Provisioning an ECS cluster (for Fargate)
Setting up an AWS ECS Cluster in Networking Only mode is incredibly simple and can be completed in just a few clicks. From the AWS Console, select the Networking Only option after clicking the Create Cluster button in the ECS Console, and your cluster will be ready within a minute.
Alternatively, you can create an AWS ECS Cluster using Terraform with just a few lines of code. When doing so, it’s recommended to enable the Container Insights feature by default (discuss in detail later).
resource "aws_ecs_cluster" "best" {
name = "best-cluster"
setting {
name = "containerInsights"
value = "enabled"
}
}Service Discovery (AWS Cloud Map)
Ensuring seamless communication between services within an ECS cluster can be achieved in multiple ways, such as utilizing a messaging or queue system. However, if direct service-to-service communication is required, a static address is essential.
Relying on dynamic IP addresses is not feasible since they change when containers are created or removed by the orchestrator. This is where AWS Cloud Map provides an effective solution. By integrating smoothly with AWS ECS services, AWS Cloud Map allows you to create a namespace and enable service discovery integration, ensuring that services can address each other reliably.
Setting this up via the AWS Console is straightforward, but in this guide, we’ll demonstrate how to implement service discovery integration using Terraform resources.
resource "aws_service_discovery_private_dns_namespace" "bestnamespace" {
name = "best.domain.com"
description = "best private dns namespace"
vpc = aws_vpc.example.id
}The next step regarding Terraform is to create a service discovery resource (“aws_service_discovery_service”), in which specify the private namespace we have already created and the DNS records.
resource "aws_service_discovery_service" "best" {
name = "best"
dns_config {
namespace_id = "${aws_service_discovery_private_dns_namespace.bestnamespace.id}"
routing_policy = "MULTIVALUE"
dns_records {
ttl = 10
type = "A"
}
dns_records {
ttl = 10
type = "SRV"
}
}
health_check_custom_config {
failure_threshold = 5
}
}Finally, we can configure the ECS Service’s service discovery option using the service_registries argument as the following.
resource "aws_ecs_service" "app" {
name = "best-service"
…
…
…
service_registries {
registry_arn = "${aws_service_discovery_service.best.arn}"
port = "5001"
}
}Service Auto Scaling
One of the standout features of AWS Fargate is its integrated auto-scaling capability, which eliminates the need for custom scripts to manage scaling operations. AWS ECS Service leverages the AWS Application Auto Scaling service, allowing users to scale tasks using Target Tracking Scaling policies, Step Scaling policies, or Scheduled Scaling.

> Problems to solve
[1] Retype a passage of the ECS guide word for word. Begin at the words "Ensuring seamless communication" and stop after the words "using Terraform resources.".
[2] According to the ECS guide, which three methods can be used to scale tasks through AWS Application Auto Scaling?
[3] Carry on writing the ECS guide, beginning after its final sentence.

> Information provided
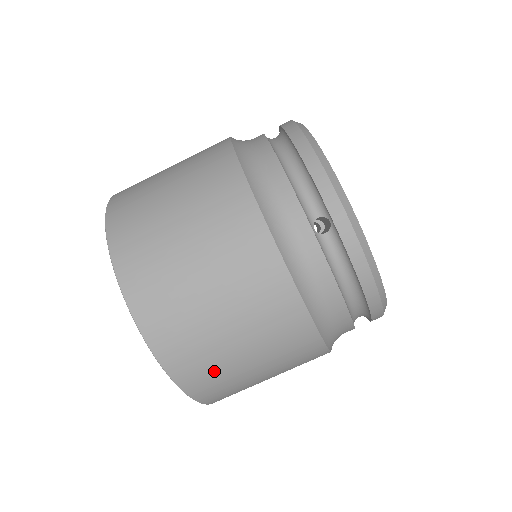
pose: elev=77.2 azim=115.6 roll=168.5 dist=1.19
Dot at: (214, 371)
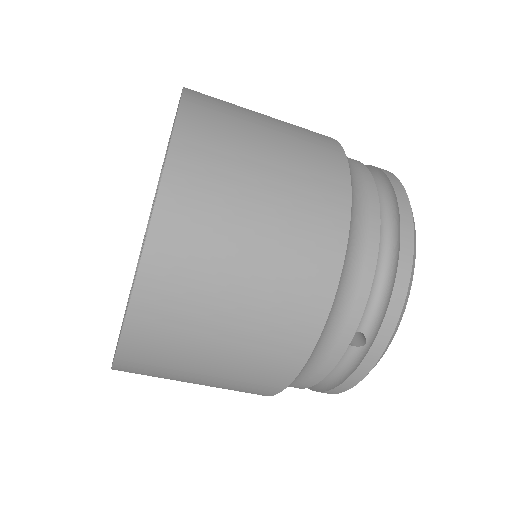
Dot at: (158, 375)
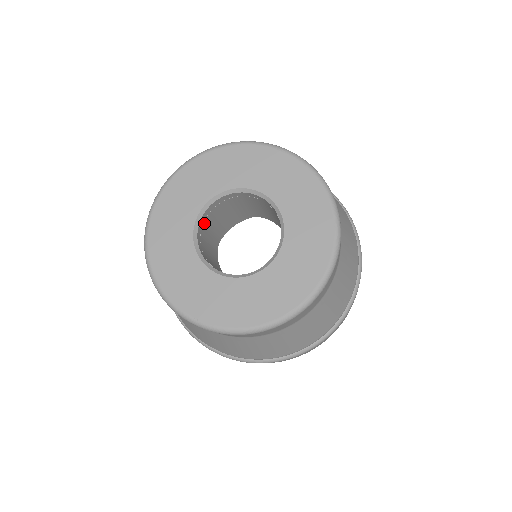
--
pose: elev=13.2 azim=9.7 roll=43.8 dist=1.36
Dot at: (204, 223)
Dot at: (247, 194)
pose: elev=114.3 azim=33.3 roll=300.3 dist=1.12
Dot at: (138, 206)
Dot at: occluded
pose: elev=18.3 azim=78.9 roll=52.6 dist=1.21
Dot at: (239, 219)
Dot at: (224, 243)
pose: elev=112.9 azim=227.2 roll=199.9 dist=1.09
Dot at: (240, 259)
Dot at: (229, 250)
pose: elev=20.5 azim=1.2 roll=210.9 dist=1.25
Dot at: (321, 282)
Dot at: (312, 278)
--
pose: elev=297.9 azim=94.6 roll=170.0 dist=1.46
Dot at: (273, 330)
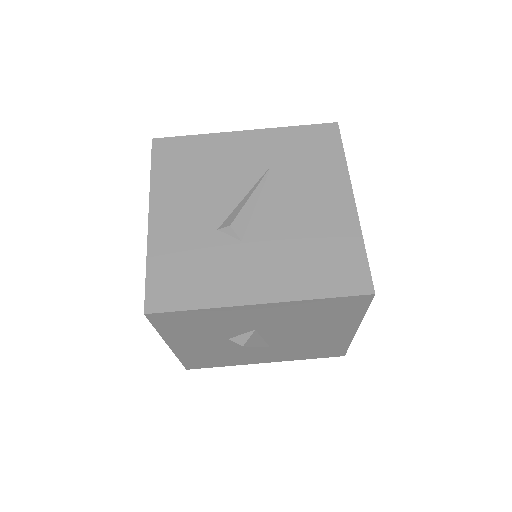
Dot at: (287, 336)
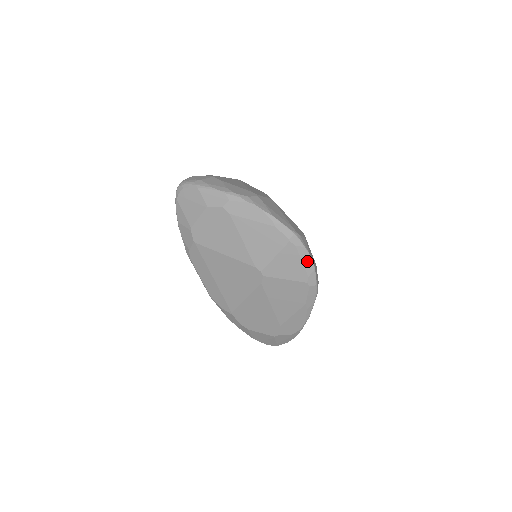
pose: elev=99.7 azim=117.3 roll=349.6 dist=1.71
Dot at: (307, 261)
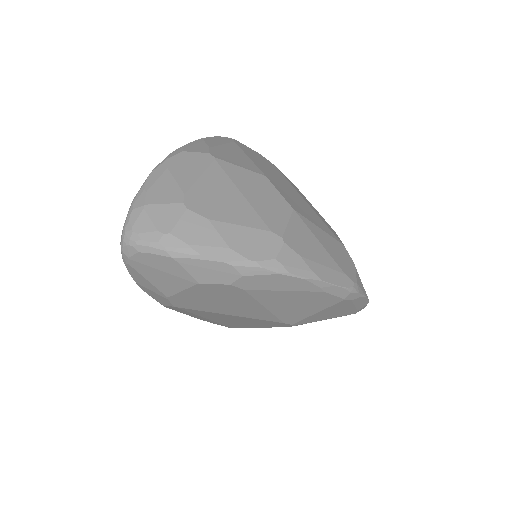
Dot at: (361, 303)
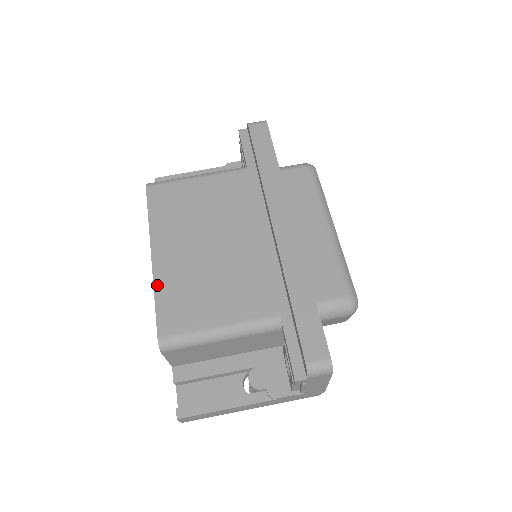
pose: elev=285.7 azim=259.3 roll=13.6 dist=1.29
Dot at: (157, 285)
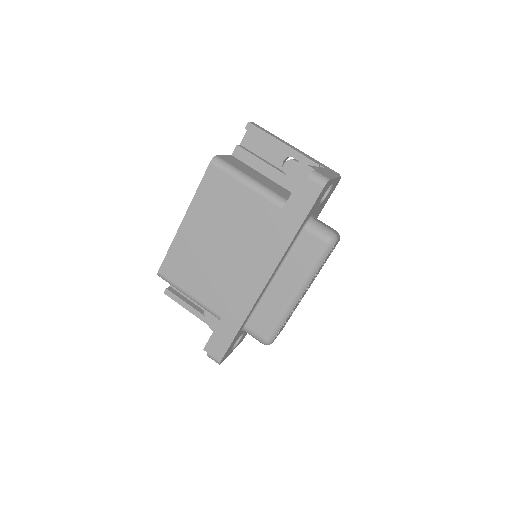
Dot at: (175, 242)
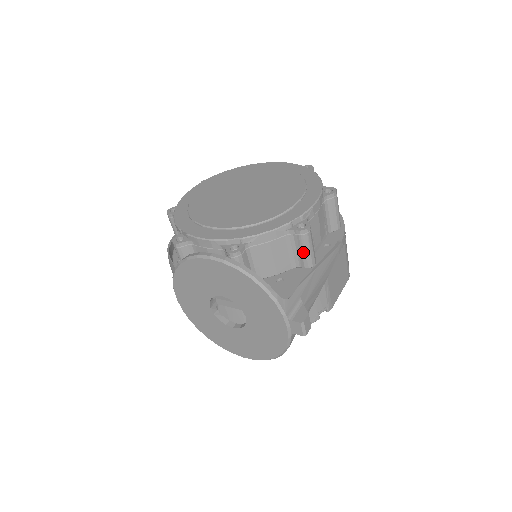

> Task answers
[1]
Ensuring seamless communication between services within an ECS cluster can be achieved in multiple ways, such as utilizing a messaging or queue system. However, if direct service-to-service communication is required, a static address is essential.
Relying on dynamic IP addresses is not feasible since they change when containers are created or removed by the orchestrator. This is where AWS Cloud Map provides an effective solution. By integrating smoothly with AWS ECS services, AWS Cloud Map allows you to create a namespace and enable service discovery integration, ensuring that services can address each other reliably.
Setting this up via the AWS Console is straightforward, but in this guide, we’ll demonstrate how to implement service discovery integration using Terraform resources.

[2] Target Tracking Scaling policies, Step Scaling policies, or Scheduled Scaling.

[3]
For those getting started, the Target Tracking Scaling policy is the simplest option. This policy adjusts the number of service tasks based on a single metric, automatically scaling up or down as needed.
Curious about how this works with Terraform? Let’s explore an example implementation.
# ECS Service Resource -> Scaling Configuration property
scaling_configuration {
role_arn = "<ECSService Role - arn:aws:iam::000000000000:role/ecsAutoscaleRole>"
minimum_scaling_step_size = 1
maximum_scaling_step_size = 2
target_tracking_configuration {
predefined_metric_specification {
predefined_metric_type = "ECSServiceAverageCPUUtilization"
}
target_value = 70.0
}
}Service Load Balancing
Managing the entry point for applications hosted on AWS Fargate is seamless with AWS Application Load Balancers (ALB). ALB not only integrates smoothly with Fargate services but also supports applications using the EC2 capacity provider. With built-in TLS termination and support for AWS Certificate Manager (ACM) managed certificates, securing data in transit to Fargate services is straightforward and efficient.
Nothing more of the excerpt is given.